§ Required action
Count the lines below that include the word "this", then give that number and no other words.

§ Information shown
------------------------------------------------------------------------

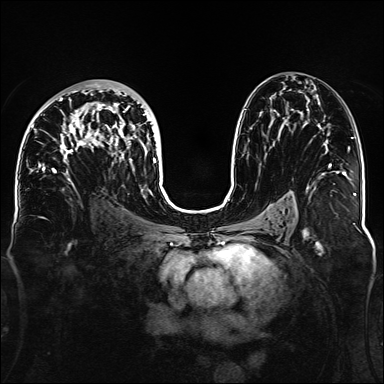
Breast MRI, one axial slice. Dynamic contrast-enhanced series, time point 2 of 6 at this slice position (early post-contrast). 1.5 T. TE 2.3 ms, TR 5.2 ms. 1.1 mm slice thickness. 384 × 384 image matrix. Female patient.
Annotated regions visible in this slice (semi-automatically segmented with operator editing):
- enhancing-tissue mask used for the functional tumour volume (all voxels passing the contrast-enhancement thresholds inside the analysis volume; usually the tumour): box from (x=32, y=83) to (x=156, y=186) px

------------------------------------------------------------------------

§ Task result
2